Nuremberg Trials

Opening Address for the United States

Robert Jackson

This document was retrieved from the archives of Nizkor. Source: Nazi Conspiracy & Aggression, Volume I, Chapter VII, Office of the United States Chief Counsel for Prosecution of Axis Criminality, United States Government Printing Office, Washington, 1946.


A basic provision of the Charter is that to plan, prepare, initiate or wage a war of aggression, or a war in violation of international treaties, agreements, and assurances, or to conspire or participate in a common plan to do so is a crime.

[Page 166]

It is perhaps a weakness in this Charter that it fails itself to define a war of aggression. Abstractly, the subject is full of difficulty and all kinds of troublesome hypothetical cases can be conjured up. It is a subject which, if the defense should be permitted to go afield beyond the very narrow charge in the Indictment, would prolong the trial and involve the Tribunal in insoluble political issues. But so far as the question can properly be involved in this case, the issue is one of no novelty and is one on which legal opinion has well crystallized.

One of the most authoritative sources of International Law on this subject is the Convention for the Definition of Aggression signed at London on July 3rd, 1933 by Roumania, Estonia, Latvia, Poland, Turkey, The Soviet Union, Persia, and Afghanistan. The subject has also been considered by international committees and by commentators whose views are entitled to the greatest respect. It had been little discussed prior to the First World War but has received much attention as International Law has evolved its outlawry of aggressive war. In the light of these materials of International Law, and so far as relevant to the evidence in this case, I suggest' that an "aggressor" is generally held to be that state which is the first to commit any of the following actions:

(1) Declaration of war upon another State;

(2) Invasion by its armed forces, with or without a declaration war, of the territory of another State;

(3) Attack by its land, naval, or air forces, with or without a declaration of war, on the territory, vessels, or aircraft of another State;

(4) Provision of support to armed bands formed in the territory of another State, or refusal, notwithstanding the request of the invaded State, to take in its own territory, all the measures in its power to deprive those bands of all assistance or protection.

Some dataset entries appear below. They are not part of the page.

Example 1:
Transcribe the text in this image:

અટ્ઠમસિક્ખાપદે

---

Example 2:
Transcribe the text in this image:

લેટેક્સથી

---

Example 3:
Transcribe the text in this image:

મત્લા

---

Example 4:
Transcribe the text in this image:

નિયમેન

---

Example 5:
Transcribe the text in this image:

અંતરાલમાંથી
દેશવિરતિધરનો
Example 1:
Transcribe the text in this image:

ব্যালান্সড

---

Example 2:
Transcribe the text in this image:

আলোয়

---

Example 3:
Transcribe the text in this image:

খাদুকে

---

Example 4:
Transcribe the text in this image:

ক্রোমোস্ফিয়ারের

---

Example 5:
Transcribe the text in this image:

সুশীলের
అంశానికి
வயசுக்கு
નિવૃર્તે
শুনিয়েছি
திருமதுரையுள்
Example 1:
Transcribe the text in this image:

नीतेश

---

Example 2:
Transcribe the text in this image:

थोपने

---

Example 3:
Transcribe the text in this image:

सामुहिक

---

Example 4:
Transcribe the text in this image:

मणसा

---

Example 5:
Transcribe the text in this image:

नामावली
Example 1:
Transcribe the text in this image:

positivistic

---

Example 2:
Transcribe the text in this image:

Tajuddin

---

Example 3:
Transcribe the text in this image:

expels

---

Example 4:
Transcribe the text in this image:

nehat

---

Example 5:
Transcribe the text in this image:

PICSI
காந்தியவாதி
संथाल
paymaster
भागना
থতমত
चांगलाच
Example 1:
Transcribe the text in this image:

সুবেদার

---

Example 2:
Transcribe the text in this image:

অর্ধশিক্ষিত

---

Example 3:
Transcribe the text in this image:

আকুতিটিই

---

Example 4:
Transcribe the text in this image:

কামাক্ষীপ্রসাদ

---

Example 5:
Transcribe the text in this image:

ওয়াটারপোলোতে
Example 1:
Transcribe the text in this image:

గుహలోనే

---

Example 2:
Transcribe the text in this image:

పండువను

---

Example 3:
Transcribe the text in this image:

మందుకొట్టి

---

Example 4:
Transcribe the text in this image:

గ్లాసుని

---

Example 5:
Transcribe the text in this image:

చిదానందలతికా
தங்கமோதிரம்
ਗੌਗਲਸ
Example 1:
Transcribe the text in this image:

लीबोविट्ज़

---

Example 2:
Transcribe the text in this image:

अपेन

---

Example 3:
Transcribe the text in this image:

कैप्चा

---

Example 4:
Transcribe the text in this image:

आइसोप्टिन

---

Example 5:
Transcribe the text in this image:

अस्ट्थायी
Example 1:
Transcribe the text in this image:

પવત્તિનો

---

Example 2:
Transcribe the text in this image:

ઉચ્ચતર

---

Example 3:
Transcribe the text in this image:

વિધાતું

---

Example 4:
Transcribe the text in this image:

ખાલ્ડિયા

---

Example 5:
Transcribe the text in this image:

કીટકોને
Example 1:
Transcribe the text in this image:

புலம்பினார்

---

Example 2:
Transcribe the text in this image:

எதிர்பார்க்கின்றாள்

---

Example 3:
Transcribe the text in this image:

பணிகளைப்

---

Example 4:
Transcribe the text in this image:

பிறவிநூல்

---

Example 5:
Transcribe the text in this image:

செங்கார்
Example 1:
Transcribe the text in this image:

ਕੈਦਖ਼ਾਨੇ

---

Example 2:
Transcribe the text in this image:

And I further suggest that it is the general view that no political, military, economic or other considerations shall serve as an excuse or justification for such actions; but exercise of the right of legitimate self-defense, that is to say, resistance to an act of aggression, or action to assist a State which has been subjected to aggression, shall not constitute a war of aggression.

It is upon such an understanding of the law that our evidence of a conspiracy to provoke and wage an aggressive war is prepared and presented. By this test each of the series of wars begun by these Nazi leaders was unambiguously aggressive.

[Page 167]

It is important to the duration and scope of this trial that we bear in mind the difference between our charge that this war wa one of aggression and a position that Germany had no grievances. We are not inquiring into the conditions which contributed to causing this war. They are for history to unravel. It is no part of our task to vindicate the European status quo as of 1933, or as of any other date. The United States does not desire to enter into discussion of the complicated pre-war currents of European politics, and it hopes this trial will not be protracted by their consideration. The remote causations avowed are too insincere and inconsistent, too complicated and doctrinaire to be the subject of profitable inquiry in this trial. A familiar example is to be found in the Lebensraum slogan, which summarized the contention that Germany needed more living space as a justification for expansion. At the same time that the Nazis were demanding more space for the German people, they were demanding more German people to occupy space. Every known means to increase the birth rate, legitimate and illegitimate, was utilized. Lebensraum represented a vicious circle of demand from neighbors more space, and from Germans more progeny. We do not need to investigate the verity of doctrines which led to constantly expanding circles of aggression. It is the plot and the act of aggression which we charge to be crimes.

Our position is that whatever grievances a nation may have, however objectionable it finds the status quo, aggressive warfare is an illegal means for settling those grievances or for altering those conditions. It may be that the Germany of the 1920's and 1930's faced desperate problems, problems that would have warranted the boldest measures short of war. All other methods -- persuasion, propaganda, economic competition, diplomacy -- were open to an aggrieved country, but aggressive warfare was outlawed. These defendants did make aggressive war, a war in violation of treaties. They did attack and invade their neighbors in order to effectuate a foreign policy which they knew could not be accomplished by measures short of war. And that is as far as we accuse or propose to inquire.